The demand for lending in the middle market is robust, according to Jeff Kilrea, Co-Head and Managing Director of CIT Sponsor Finance at CIT Group, Inc. These views and others are presented in the “2014 Middle Market Private Equity Outlook”, the latest in a series of in-depth executive video Q&As featured in the award-winning CIT Executive Insights video series.
Energy and IT Are Growth Industries
The energy sector, specifically the oil field services businesses and the information technology businesses, were the industries that spurred overall trading activity and interest from private equity sponsors last year. “Energy and information technology will again be the growth industries that private equity sponsors will continue to focus on going forward,” says Kilrea.
Private Equity ROI
With M&A activity flat to down, private equity firms are holding their businesses longer and making their returns by two ways, according to Kilrea. “They’ve been making strategic tuck-in acquisitions and they’ve been focusing on internal organic growth opportunities that might not have existed in the past.
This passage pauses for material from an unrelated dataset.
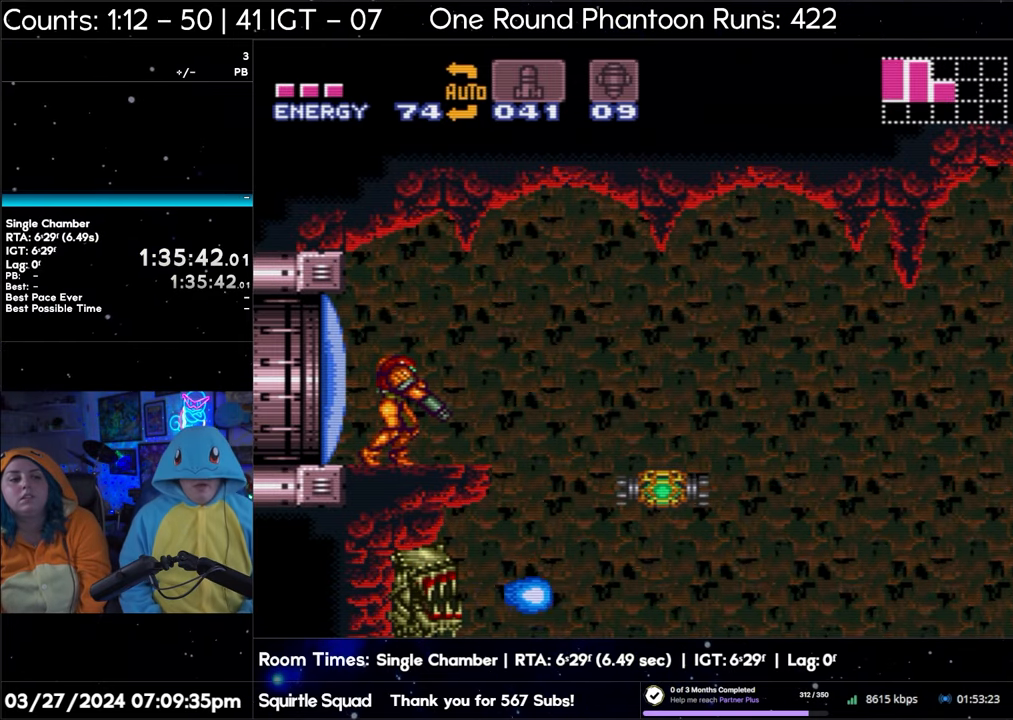
{"buttons": ["A", "L1"], "events": []}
It might be a new product or a product extension to what they currently do. It might include additional hires to spur sales, going international or it could be a host of different things.”
Evolving Landscape
Middle market lending practices have evolved over the past three years. “We’re seeing the return of traditional lenders, such as banks and finance companies, as well as new entrants to the market, like private equity-backed finance companies,” said Kilrea. “With greater capital entering the marketplace, we’re seeing more variation in structures and financing terms.”
Credit Conditions Hold Steady
According to Kilrea, credit conditions should not change dramatically over the next year. “The Federal Reserve’s monetary policy continues to support a low interest rate environment, which makes it an attractive time for a consumer or small business to borrow money,” he said.